**To do:** Restate the data word for word and leave the images out.

*** Data supplied Section Begins ***

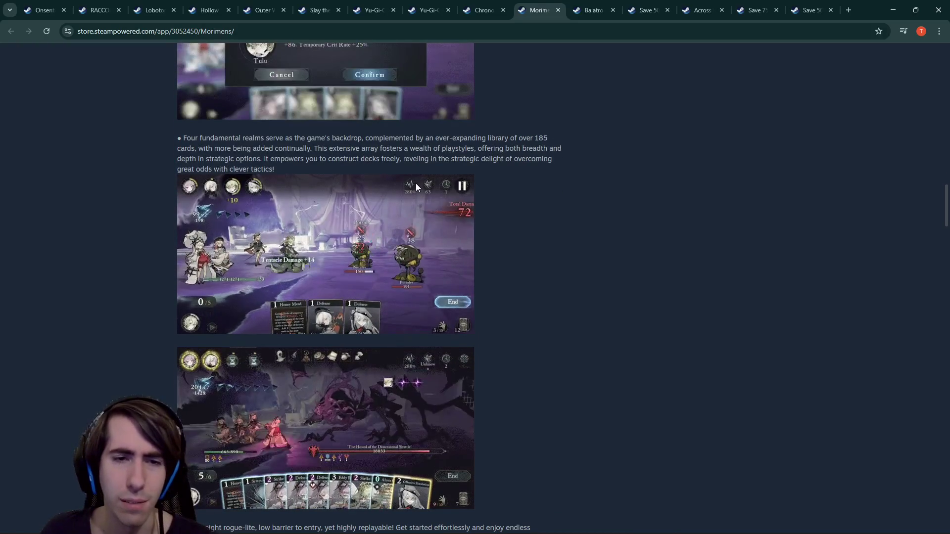
scroll(416, 186, down, 2)
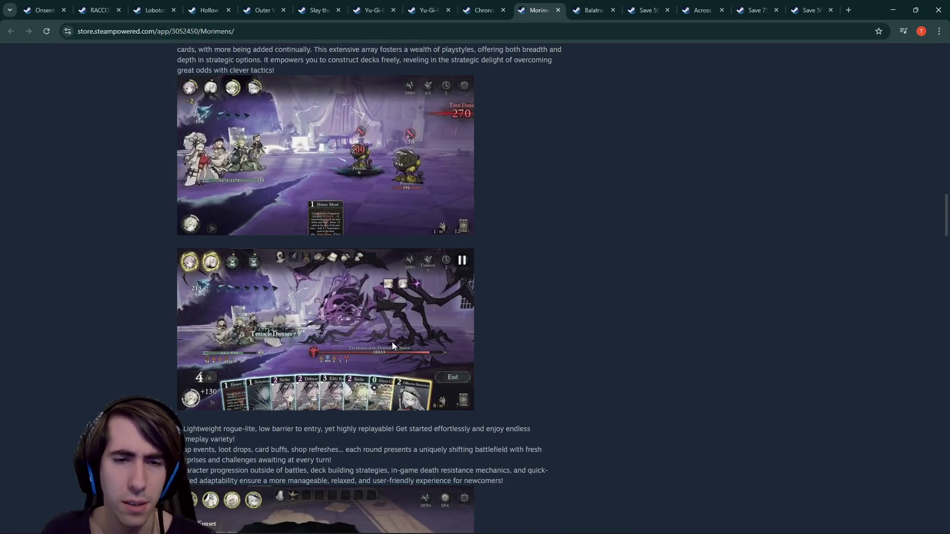
scroll(392, 333, down, 2)
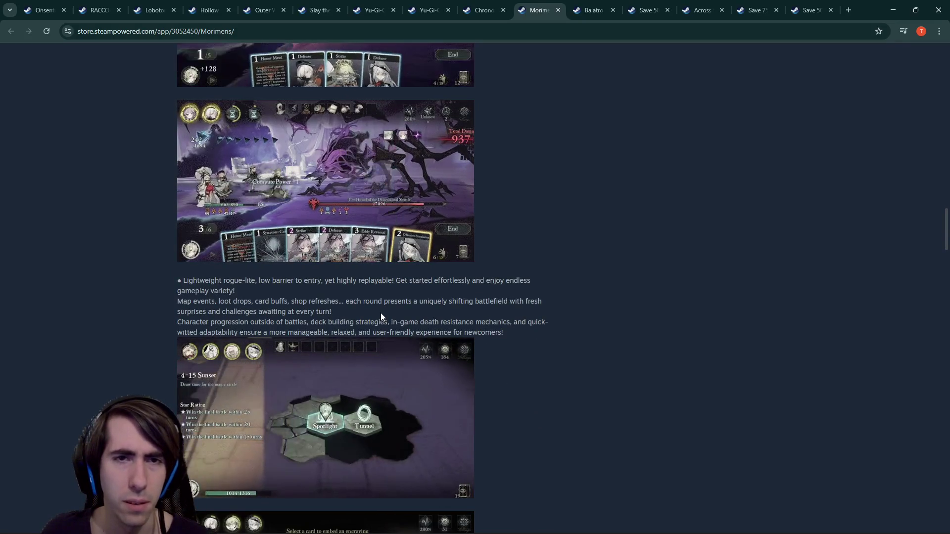
scroll(381, 313, down, 4)
scroll(379, 314, down, 2)
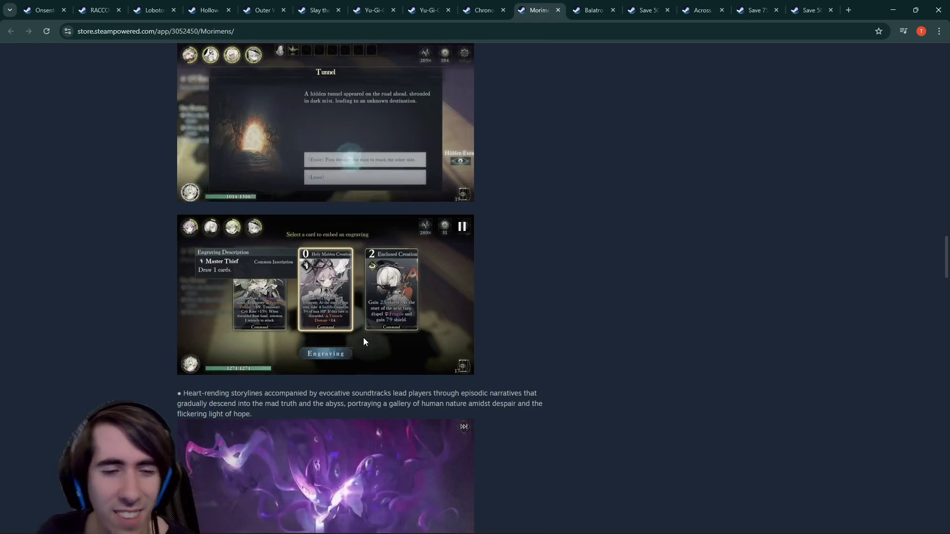
scroll(361, 343, down, 2)
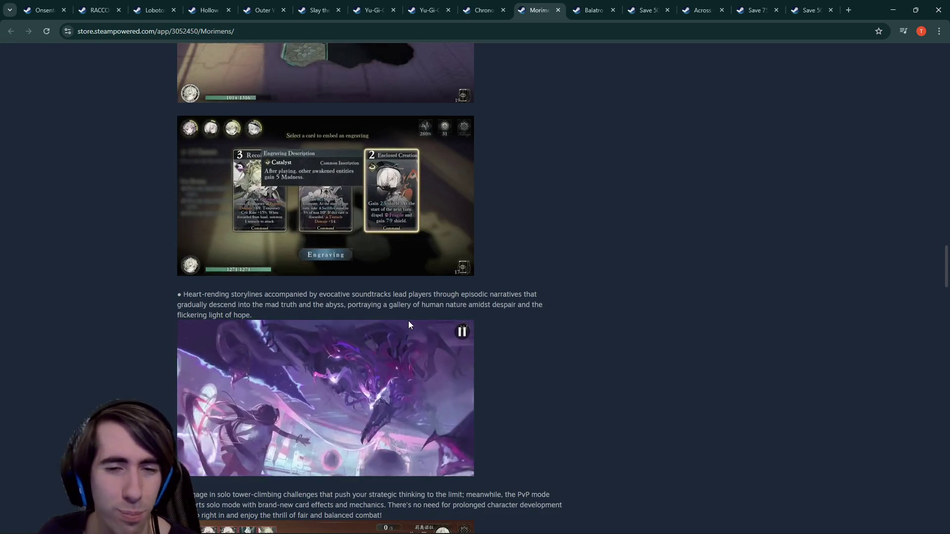
scroll(408, 321, down, 1)
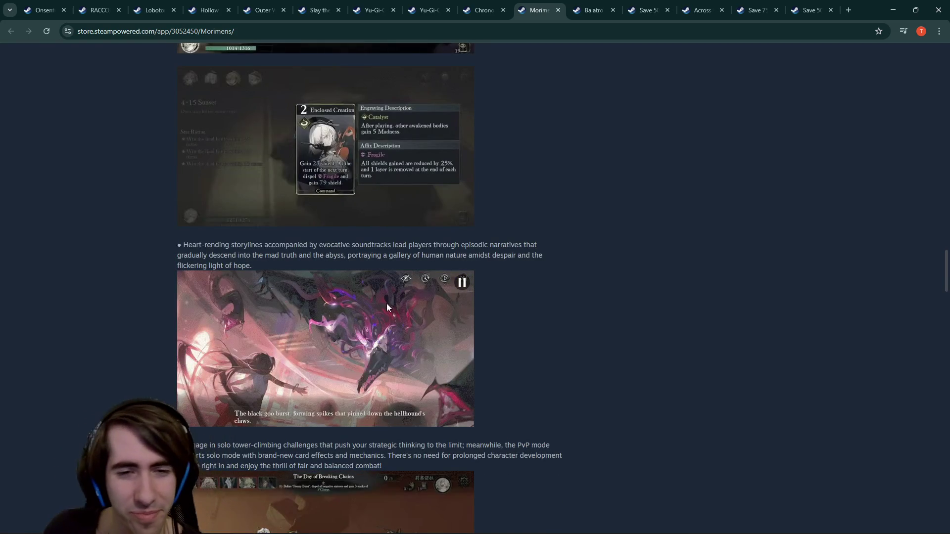
scroll(386, 304, down, 2)
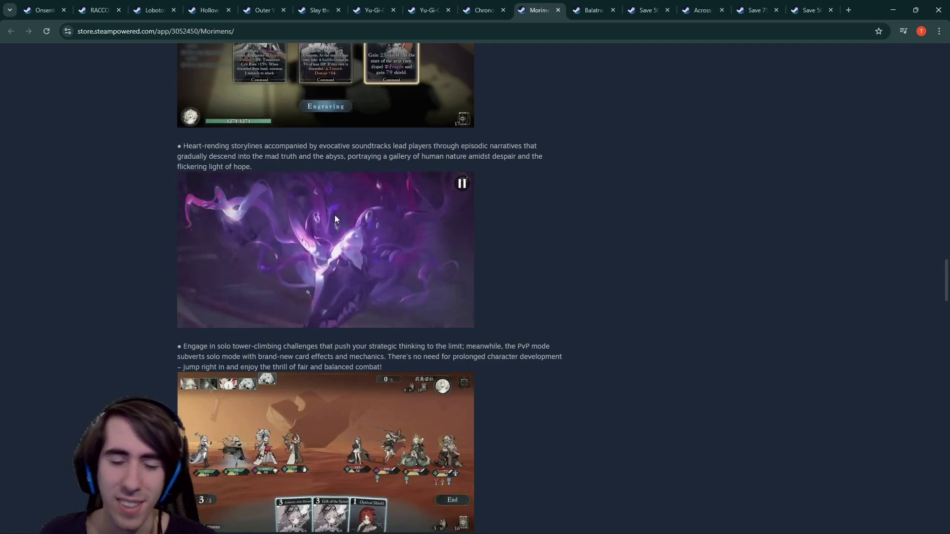
scroll(310, 211, down, 3)
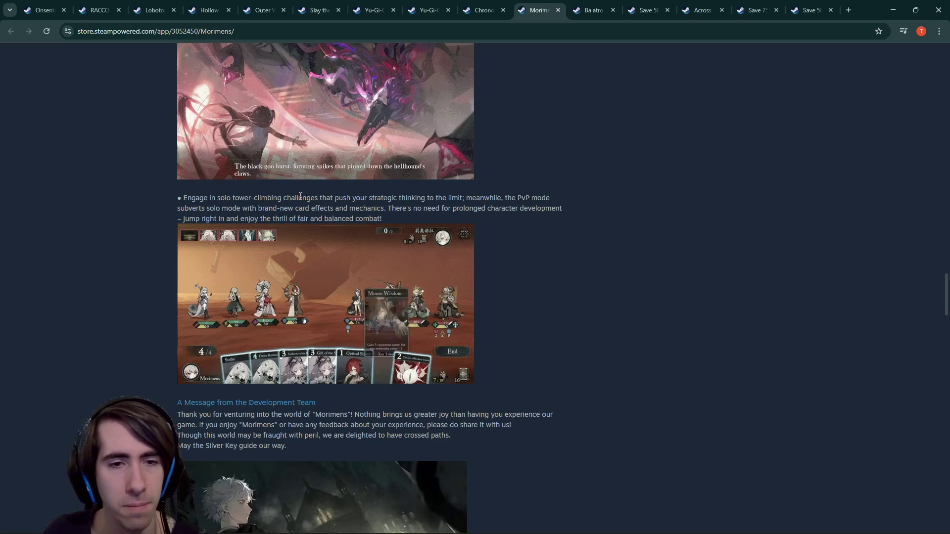
scroll(304, 254, down, 1)
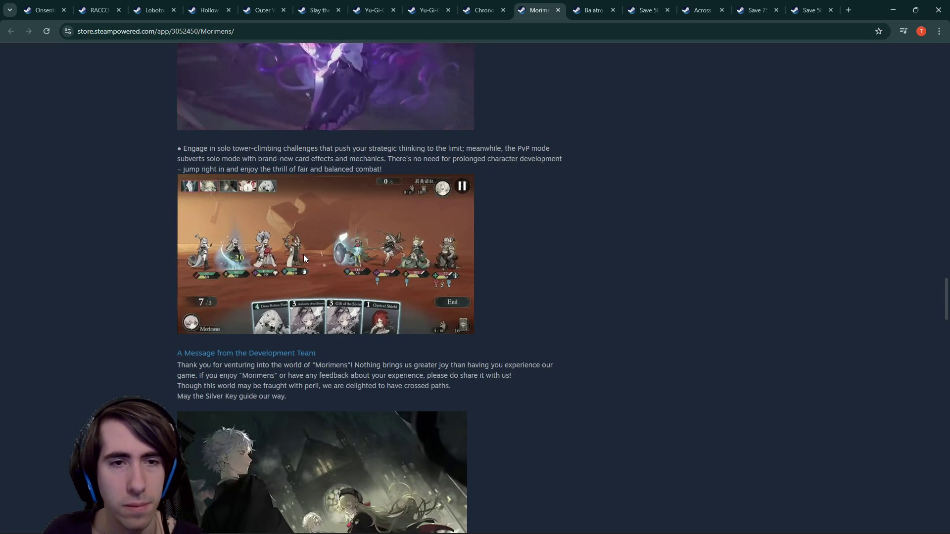
scroll(304, 254, down, 2)
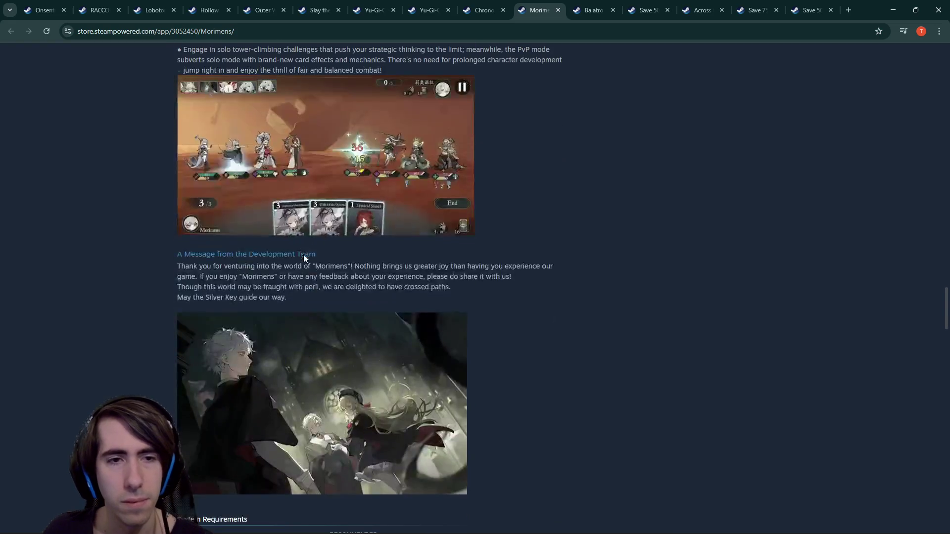
scroll(320, 300, down, 1)
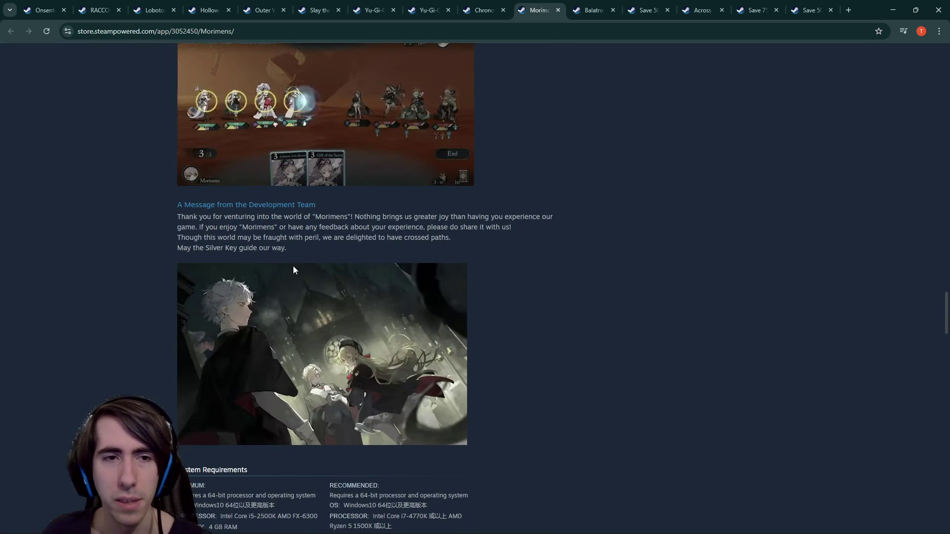
- Read the developer message and System Requirements, then switch to the Slay the Spire 2 page
click(456, 239)
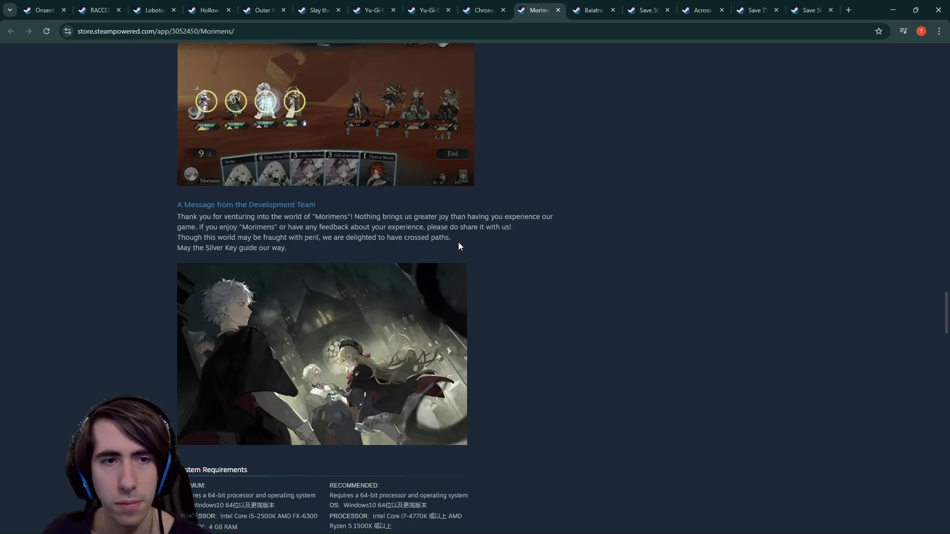
drag(458, 242, 462, 218)
click(461, 218)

*** Data supplied Section Ends ***

**Written solution:**
scroll(416, 186, down, 2)
scroll(392, 333, down, 2)
scroll(381, 313, down, 4)
scroll(379, 314, down, 2)
scroll(361, 343, down, 2)
scroll(408, 321, down, 1)
scroll(386, 304, down, 2)
scroll(310, 211, down, 3)
scroll(304, 254, down, 1)
scroll(304, 254, down, 2)
scroll(320, 300, down, 1)
- Read the developer message and System Requirements, then switch to the Slay the Spire 2 page
click(456, 239)
drag(458, 242, 462, 218)
click(461, 218)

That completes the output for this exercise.